Alora hatte jedoch keine Narben. Er hatte sie mit einer so tiefen Verletzung gesehen, dass sie eine Narbe hätte hinterlassen müssen, aber das tat sie nicht. Sobald Alora geheilt war, war es, als wäre nichts passiert. Das machte es ihrer Familie ziemlich leicht, die Schwere ihres Missbrauchs zu verbergen. Er hatte noch nie davon gehört, dass das bei irgendeiner Spezies außer Vampiren vorkam. Bei Vampiren trugen sie jede Narbe auf der Haut ihrer Sprites, nicht auf ihrer humanoiden Haut.

„Bist du dir absolut sicher, dass Allister dein Vater ist?“ fragte Darien Alora.

Das Lied war zu Ende, und er hatte das Auto ausgeschaltet.
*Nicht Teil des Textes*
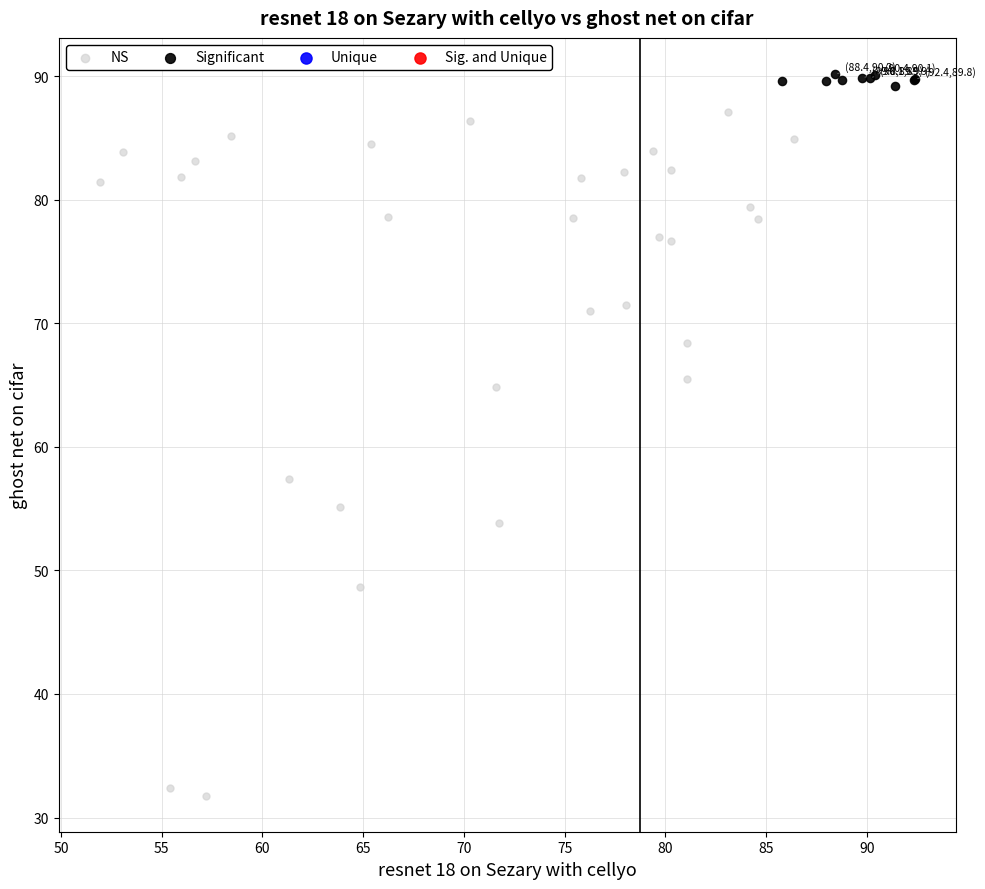

Which series contains the highest Y value?

Significant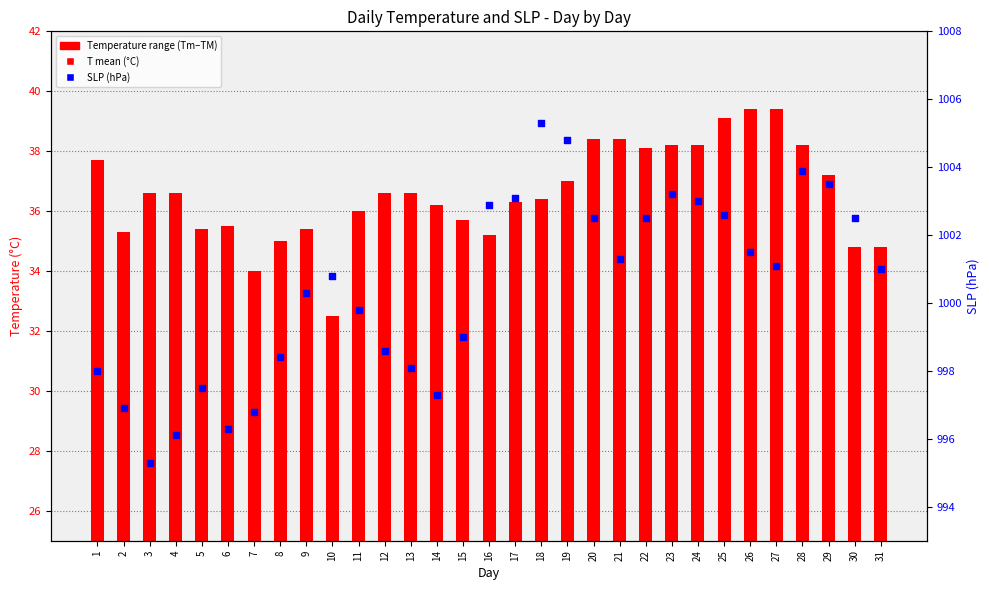

Which series has the largest total across all categories?

SLP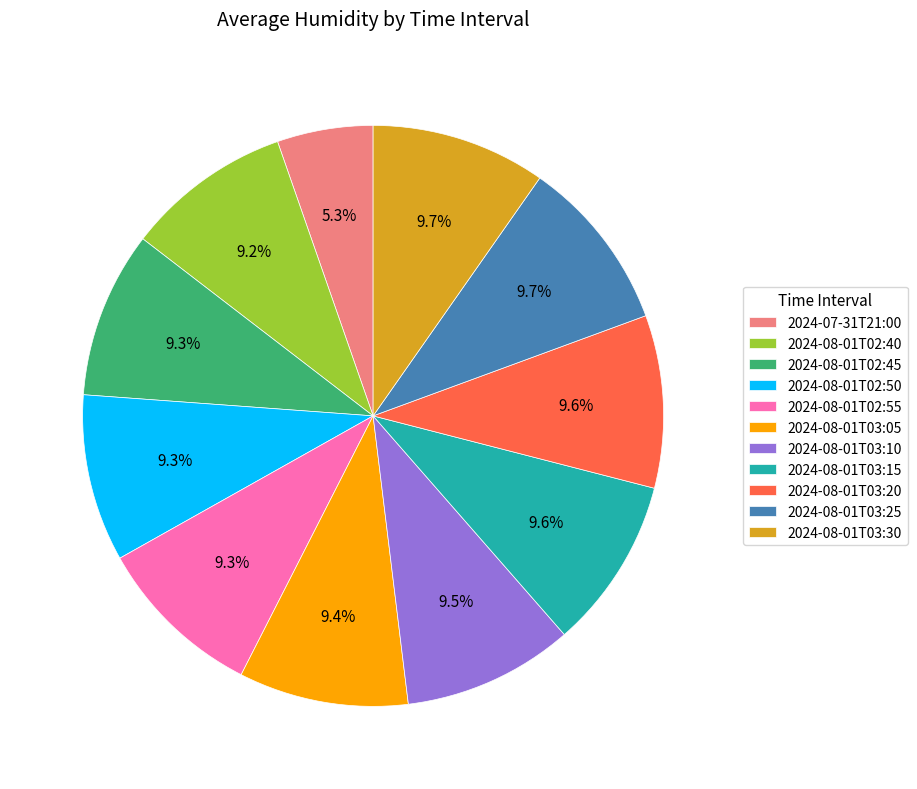

What portion of the pie excludes 2024-07-31T21:00?

94.7%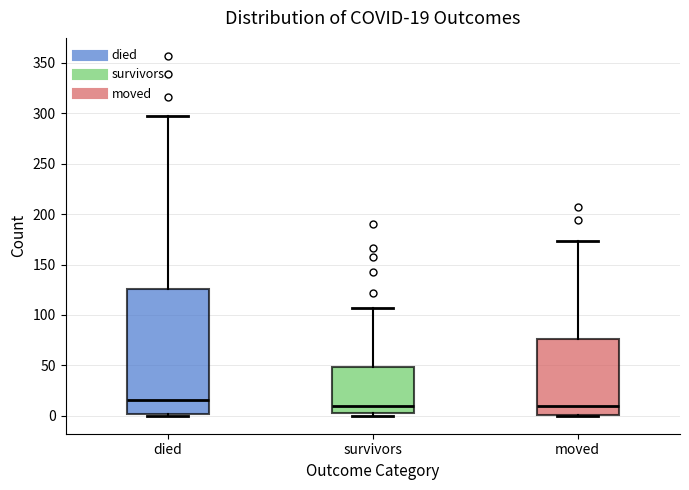

Comparing the boxes themselves (not the whiskers), which one is the tallest?

died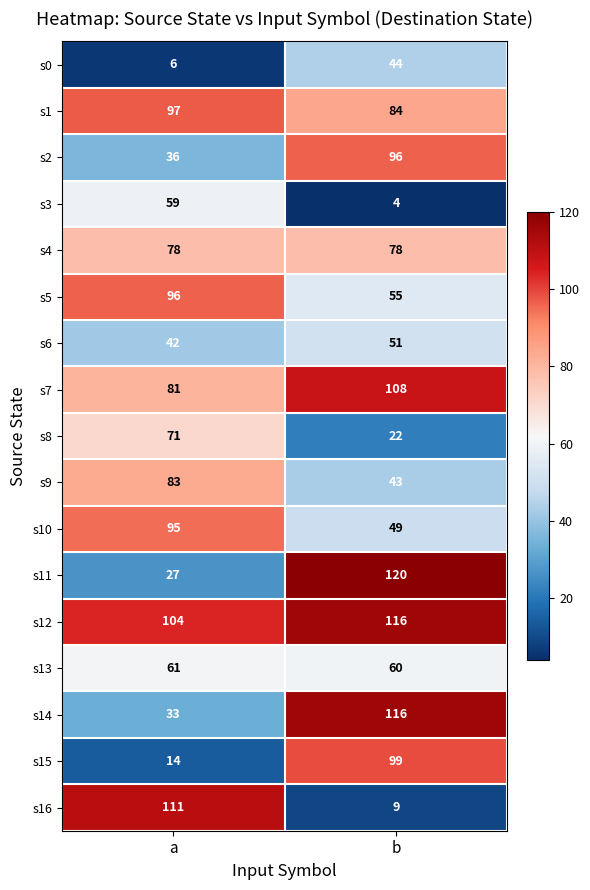

Rank the categories by s11 value from highest to lowest.

b, a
Dariens plötzliche Frage nach ihrer Abstammung ließ Alora aus ihren Gedanken aufschrecken und sie sah Darien mit einem schiefen Grinsen an.

„Leider ja“, antwortete Alora.

„Was ist mit Bettina, sie ist doch bestimmt nicht deine leibliche Mutter?“ fragte Darien hoffnungsvoll.

Als sie ihren albernen Freund ansah, wurde Aloras Lächeln größer. „Ich wünschte, aber deine Mutter ist diejenige, die mich entbunden hat, also kann selbst sie diese Wahrheit bestätigen.“ sagte Alora amüsiert und lachte über Dariens übertriebenen Ausdruck der verlorenen Hoffnung.